Poetry: A Lachrymose Lunar Lament

Alicia Tan, Guest

Alicia Tan, a 12th grade poet, crafted a “love letter from the moon to the sun,” Alicia said.

This work juxtaposes the anxieties and insecurities held by the sun and the moon. This was inspired by “Shakespearean sonnets for the rhyming scheme and poets such as Lord Byron for syllable stress,” the poet said.

A Lachrymose Lunar Lament

By Alicia Tan

Tell me something I’ll remember, and I’ll recite it in a flash, 

Words whipping wistfully through my lips til’ the skies fade and subdue. 

Give me a time so distant, and I’ll shed tears as memories clash. 

My darling, my sun, I make you this promise: I’ll always see you. 

 

Seldom do the words come easy, yet still I brood here and confess, 

I cannot withstand the gray as the craters of my heart grow old– 

The terribly violent quakes of my soul echoing distress. 

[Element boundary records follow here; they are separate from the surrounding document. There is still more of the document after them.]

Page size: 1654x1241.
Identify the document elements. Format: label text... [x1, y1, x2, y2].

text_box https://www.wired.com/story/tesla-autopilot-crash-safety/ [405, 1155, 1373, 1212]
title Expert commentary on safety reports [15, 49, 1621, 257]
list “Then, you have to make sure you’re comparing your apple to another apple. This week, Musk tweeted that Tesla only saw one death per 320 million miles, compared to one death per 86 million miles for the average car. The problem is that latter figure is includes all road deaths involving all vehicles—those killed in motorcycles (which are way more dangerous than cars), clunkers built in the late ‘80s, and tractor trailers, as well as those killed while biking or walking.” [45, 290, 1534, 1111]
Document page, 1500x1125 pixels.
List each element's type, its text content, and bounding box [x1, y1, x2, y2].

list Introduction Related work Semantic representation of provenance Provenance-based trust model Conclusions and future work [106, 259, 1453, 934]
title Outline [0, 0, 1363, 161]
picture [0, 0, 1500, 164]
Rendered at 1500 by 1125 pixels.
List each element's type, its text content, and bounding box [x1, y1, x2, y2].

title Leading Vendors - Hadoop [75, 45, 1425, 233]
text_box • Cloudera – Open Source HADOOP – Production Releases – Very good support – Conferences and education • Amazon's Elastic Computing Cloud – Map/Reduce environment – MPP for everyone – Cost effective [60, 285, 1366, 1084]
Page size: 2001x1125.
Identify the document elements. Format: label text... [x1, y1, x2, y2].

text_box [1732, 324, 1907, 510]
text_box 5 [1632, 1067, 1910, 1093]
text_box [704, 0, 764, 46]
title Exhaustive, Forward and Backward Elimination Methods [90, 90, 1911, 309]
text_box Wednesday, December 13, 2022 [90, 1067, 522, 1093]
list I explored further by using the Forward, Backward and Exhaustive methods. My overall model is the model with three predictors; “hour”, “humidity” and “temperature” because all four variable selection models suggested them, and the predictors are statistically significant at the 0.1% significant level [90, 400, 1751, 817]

That’s why I hope you’ll reach me, fingers dipped in your rich shades of gold. 

 

Do your warm eyes feast upon the way my bleeding heart breaks in half,

Ripping at the seams for all my worshipful watchers to perceive?

It makes my lungs shaky, and my systems hold the cold, undying wrath

Of cosmic storms passing through my galaxy, starry as the eve.

 

Listen to the way our lives and my waves crash and ache and bellow. 

Far, far away, the moon’s destitute desperately waves hello.